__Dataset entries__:
● ● ● ●

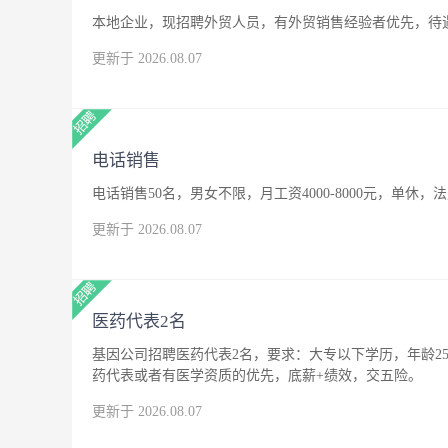
本地企业，现招聘外贸人员，有外贸销售经验者优先，待
更新于 2026.08.07
电话销售
电话销售50名，男女不限，月工资4000-8000元，单休，
更新于 2026.08.07
医药代表2名
基因公司招聘医药代表2名，要求：大专以下学历，年龄25
药代表或者有医学资质的优先，底薪+绩效，交五险。
更新于 2026.08.07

● ● ● ●

__PROBLEM DESCRIPTION__: Please reproduce the entries above exactly, omitting every picture.

__WRITTEN ANSWER__:
本地企业，现招聘外贸人员，有外贸销售经验者优先，待
更新于 2026.08.07
电话销售
电话销售50名，男女不限，月工资4000-8000元，单休，
更新于 2026.08.07
医药代表2名
基因公司招聘医药代表2名，要求：大专以下学历，年龄25
药代表或者有医学资质的优先，底薪+绩效，交五险。
更新于 2026.08.07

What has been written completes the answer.